# [Your task]
Where an image appears in the data, omit it and reproduce the rest exactly.

___ Information supplied

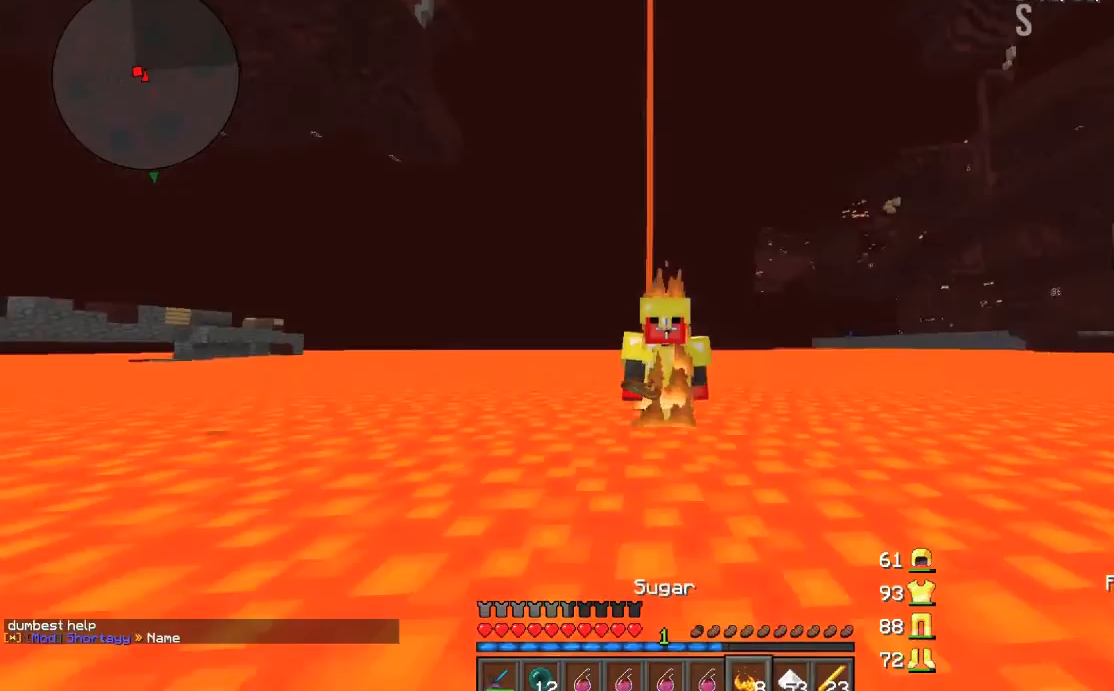
{"keys": ["w"], "mouse": [], "events": []}
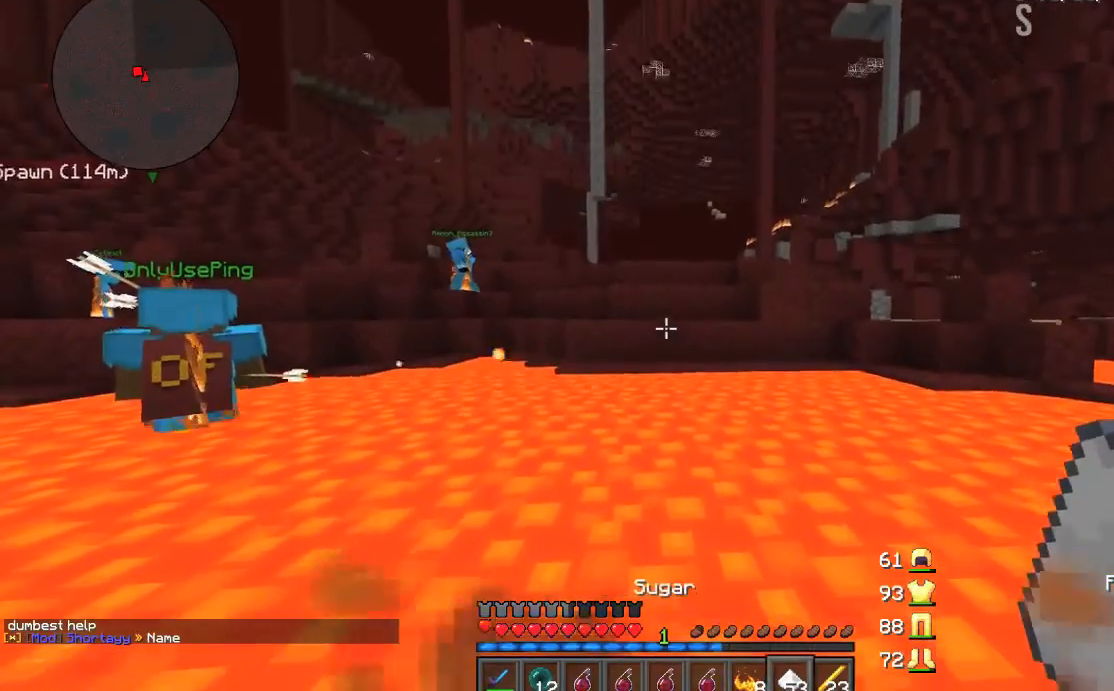
{"keys": ["w"], "mouse": [], "events": []}
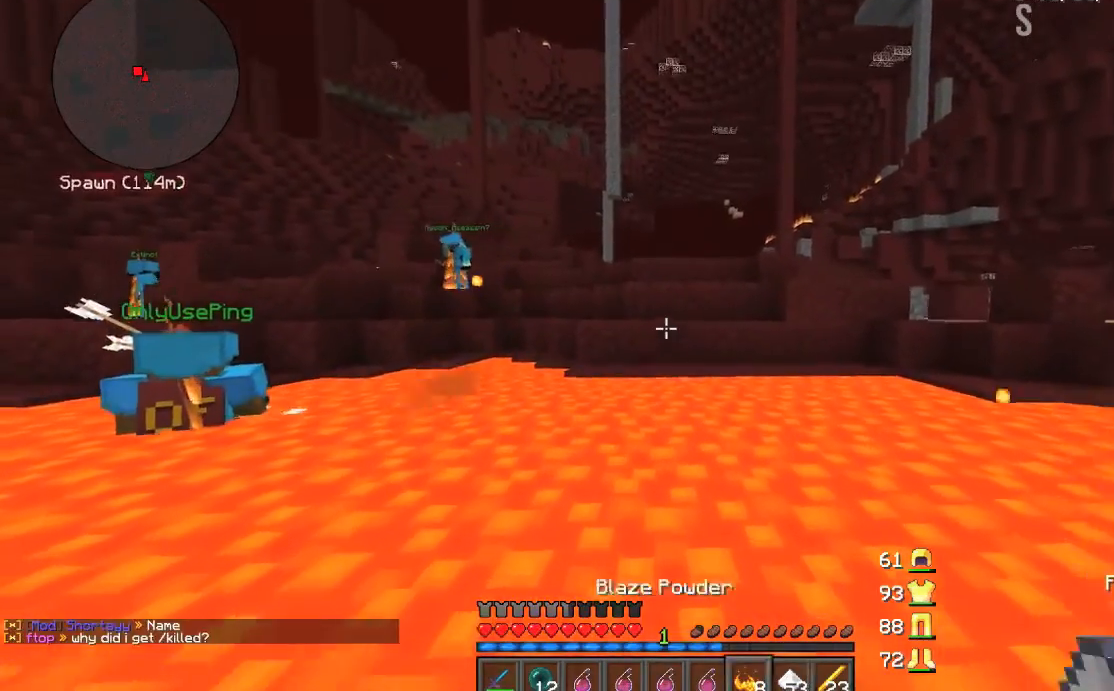
{"keys": ["w"], "mouse": [], "events": []}
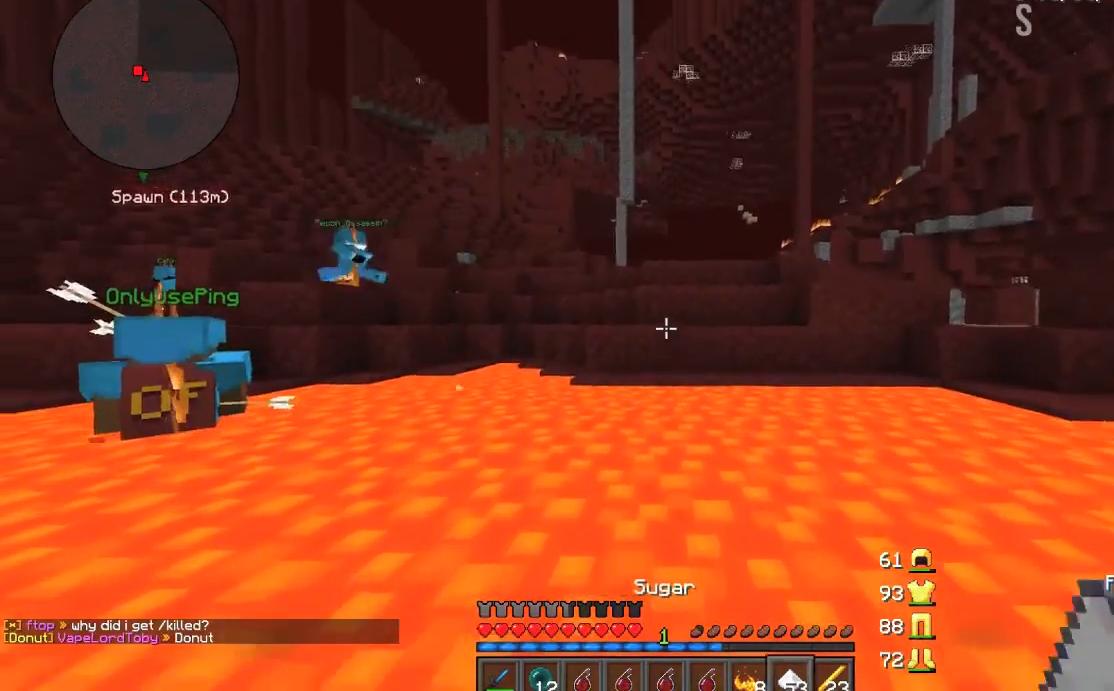
{"keys": ["w"], "mouse": [], "events": []}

______

# [Solution]
{"keys": ["w"], "mouse": [], "events": []}
{"keys": ["w"], "mouse": [], "events": []}
{"keys": ["w"], "mouse": [], "events": []}
{"keys": ["w"], "mouse": [], "events": []}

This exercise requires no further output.